» Your objective: Please print the data shown below without any alteration.

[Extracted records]
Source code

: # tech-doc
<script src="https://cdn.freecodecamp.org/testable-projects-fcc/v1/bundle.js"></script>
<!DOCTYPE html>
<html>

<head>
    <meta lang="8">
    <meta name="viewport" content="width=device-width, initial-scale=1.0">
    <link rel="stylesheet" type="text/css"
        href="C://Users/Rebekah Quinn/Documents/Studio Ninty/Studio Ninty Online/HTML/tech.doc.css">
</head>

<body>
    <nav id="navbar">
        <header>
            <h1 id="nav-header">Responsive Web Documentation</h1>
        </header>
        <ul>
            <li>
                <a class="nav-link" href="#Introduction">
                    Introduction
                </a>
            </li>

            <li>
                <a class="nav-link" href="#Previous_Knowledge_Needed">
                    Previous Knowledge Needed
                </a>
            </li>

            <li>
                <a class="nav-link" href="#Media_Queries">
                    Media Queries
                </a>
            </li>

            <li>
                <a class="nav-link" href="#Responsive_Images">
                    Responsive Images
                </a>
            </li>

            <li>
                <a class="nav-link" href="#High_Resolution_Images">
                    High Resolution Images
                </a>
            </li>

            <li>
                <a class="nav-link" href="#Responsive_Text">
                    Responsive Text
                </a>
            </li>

» Written response:
Source code

: # tech-doc
<script src="https://cdn.freecodecamp.org/testable-projects-fcc/v1/bundle.js"></script>
<!DOCTYPE html>
<html>

<head>
    <meta lang="8">
    <meta name="viewport" content="width=device-width, initial-scale=1.0">
    <link rel="stylesheet" type="text/css"
        href="C://Users/Rebekah Quinn/Documents/Studio Ninty/Studio Ninty Online/HTML/tech.doc.css">
</head>

<body>
    <nav id="navbar">
        <header>
            <h1 id="nav-header">Responsive Web Documentation</h1>
        </header>
        <ul>
            <li>
                <a class="nav-link" href="#Introduction">
                    Introduction
                </a>
            </li>

            <li>
                <a class="nav-link" href="#Previous_Knowledge_Needed">
                    Previous Knowledge Needed
                </a>
            </li>

            <li>
                <a class="nav-link" href="#Media_Queries">
                    Media Queries
                </a>
            </li>

            <li>
                <a class="nav-link" href="#Responsive_Images">
                    Responsive Images
                </a>
            </li>

            <li>
                <a class="nav-link" href="#High_Resolution_Images">
                    High Resolution Images
                </a>
            </li>

            <li>
                <a class="nav-link" href="#Responsive_Text">
                    Responsive Text
                </a>
            </li>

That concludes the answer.